Aim: This study evaluated associations between CYP3A4*22 and variants in other pharmacogenes (CYP3A5, SULT2A1, ABCB1, ABCG2, ERCC1) and the risk for palbociclib-associated toxicities.Materials & methods: Two hundred cancer patients who received standard-of-care palbociclib were genotyped and associations with toxicity were evaluated retrospectively.Results: No significant associations were found for CYP3A4*22, CYP3A5*3, ABCB1_rs1045642, ABCG2_rs2231142, ERCC1_rs3212986 and ERCC1_rs11615. Homozygous variant carriers of SULT2A1_rs182420 had higher incidence of dose modifications due to palbociclib toxicity (odds ratio [OR]: 4.334, 95% CI: 1.057-17.767, p = 0.042). ABCG2_rs2231137 variant carriers had borderline higher incidence of grade 3-4 neutropenia (OR: 4.14, 95% CI: 0.99-17.37, p = 0.052).Conclusion: Once validated, SULT2A1 and ABCG2 variants may be useful to individualize palbociclib dosing to minimize toxicities and improve treatment outcomes.

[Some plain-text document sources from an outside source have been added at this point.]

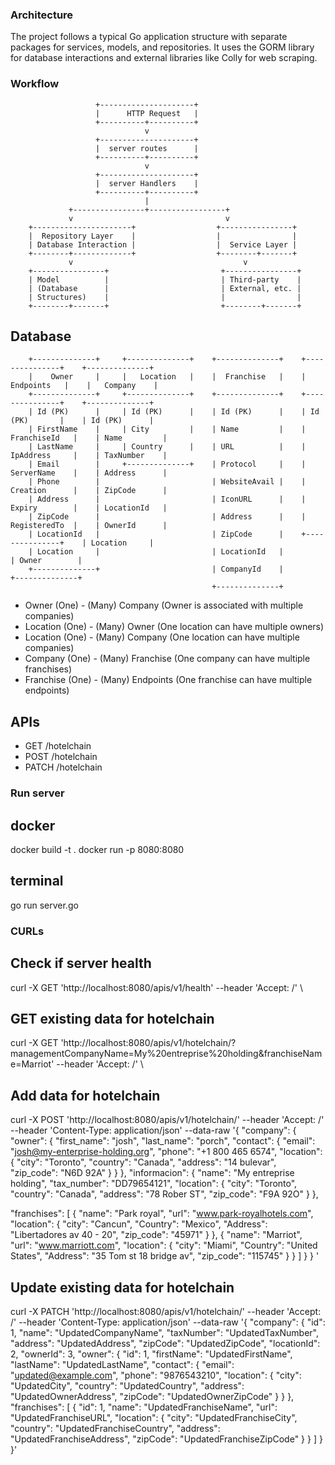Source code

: 
### Architecture
The project follows a typical Go application structure with separate packages for services, models, and repositories. It uses the GORM library for database interactions and external libraries like Colly for web scraping.


### Workflow

                       +---------------------+
                       |      HTTP Request   |
                       +----------+----------+
                                  v
                       +---------------------+
                       |  server routes      |
                       +----------+----------+
                                  v
                       +---------------------+
                       |  server Handlers    |
                       +----------+----------+
                                  |
                 +----------------+-----------------+
                 v                                  v
        +----------------------+                  +----------------+
        |  Repository Layer    |                  |                |
        | Database Interaction |                  |  Service Layer |
        +--------+-------------+                  +--------+-------+
                 v                                      v
        +----------------+                         +----------------+
        | Model          |                         | Third-party    |
        | (Database      |                         | External, etc. |
        | Structures)    |                         |                |
        +--------+-------+                         +--------+-------+
 



## Database
        +--------------+     +--------------+    +--------------+    +---------------+    +--------------+
        |    Owner     |     |   Location   |    |  Franchise   |    |   Endpoints   |    |   Company    |
        +--------------+     +--------------+    +--------------+    +---------------+    +--------------+
        | Id (PK)      |     | Id (PK)      |    | Id (PK)      |    | Id (PK)       |    | Id (PK)      |
        | FirstName    |     | City         |    | Name         |    | FranchiseId   |    | Name         |
        | LastName     |     | Country      |    | URL          |    | IpAddress     |    | TaxNumber    |
        | Email        |     +--------------+    | Protocol     |    | ServerName    |    | Address      |
        | Phone        |                         | WebsiteAvail |    | Creation      |    | ZipCode      |
        | Address      |                         | IconURL      |    | Expiry        |    | LocationId   |
        | ZipCode      |                         | Address      |    | RegisteredTo  |    | OwnerId      |
        | LocationId   |                         | ZipCode      |    +---------------+    | Location     |
        | Location     |                         | LocationId   |                         | Owner        |
        +--------------+                         | CompanyId    |                         +--------------+
                                                 +--------------+

- Owner (One) - (Many) Company (Owner is associated with multiple companies)
- Location (One) - (Many) Owner (One location can have multiple owners)
- Location (One) - (Many) Company (One location can have multiple companies)
- Company (One) - (Many) Franchise (One company can have multiple franchises)
- Franchise (One) - (Many) Endpoints (One franchise can have multiple endpoints)



## APIs
- GET /hotelchain
- POST /hotelchain
- PATCH /hotelchain



### Run server
## docker
docker build -t <your-image-name> .
docker run -p 8080:8080 <your-image-name>

## terminal
go run server.go




### CURLs
## Check if server health
curl -X GET
'http://localhost:8080/apis/v1/health'
--header 'Accept: /' \


## GET existing data for hotelchain
curl -X GET
'http://localhost:8080/apis/v1/hotelchain/?managementCompanyName=My%20entreprise%20holding&franchiseName=Marriot'
--header 'Accept: /' \


## Add data for hotelchain
curl -X POST
'http://localhost:8080/apis/v1/hotelchain/'
--header 'Accept: /'
--header 'Content-Type: application/json'
--data-raw '{ "company": { "owner": { "first_name": "josh", "last_name": "porch", "contact": { "email": "josh@my-enterprise-holding.org", "phone": "+1 800 465 6574", "location": { "city": "Toronto", "country": "Canada", "address": "14 bulevar", "zip_code": "N6D 92A" } } }, "informacion": { "name": "My entreprise holding", "tax_number": "DD79654121", "location": { "city": "Toronto", "country": "Canada", "address": "78 Rober ST", "zip_code": "F9A 92O" } },

"franchises": [ { "name": "Park royal", "url": "www.park-royalhotels.com", "location": { "city": "Cancun", "Country": "Mexico", "Address": "Libertadores av 40 - 20", "zip_code": "45971" } }, { "name": "Marriot", "url": "www.marriott.com", "location": { "city": "Miami", "Country": "United States", "Address": "35 Tom st 18 bridge av", "zip_code": "115745" } } ] } } '

## Update existing data for hotelchain
curl -X PATCH
'http://localhost:8080/apis/v1/hotelchain/'
--header 'Accept: /'
--header 'Content-Type: application/json'
--data-raw '{ "company": { "id": 1, "name": "UpdatedCompanyName", "taxNumber": "UpdatedTaxNumber", "address": "UpdatedAddress", "zipCode": "UpdatedZipCode", "locationId": 2, "ownerId": 3, "owner": { "id": 1, "firstName": "UpdatedFirstName", "lastName": "UpdatedLastName", "contact": { "email": "updated@example.com", "phone": "9876543210", "location": { "city": "UpdatedCity", "country": "UpdatedCountry", "address": "UpdatedOwnerAddress", "zipCode": "UpdatedOwnerZipCode" } } }, "franchises": [ { "id": 1, "name": "UpdatedFranchiseName", "url": "UpdatedFranchiseURL", "location": { "city": "UpdatedFranchiseCity", "country": "UpdatedFranchiseCountry", "address": "UpdatedFranchiseAddress", "zipCode": "UpdatedFranchiseZipCode" } } ] } }'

Keywords: Breast cancer; CDK4/6 inhibitors; palbociclib; pharmacogenetics; toxicity.

Figure 1.

Multivariable associations between pharmacogenetic variants and palbociclib toxicity. SULT2A1_rs182420 homozygous (C/C) variant patients were at increased risk for toxicity-related treatment modifications (OR: 4.33, 95% CI: 1.06–17.77, p = 0.042). Albeit not statistically significant, ABCG2_rs2231137 heterozygous (C/T) variant carriers were more likely to develop grade 3–4 neutropenia (OR: 4.14, 95% CI: 0.99–17.37, p = 0.052). CI: Confidence interval; Tx: Treatment.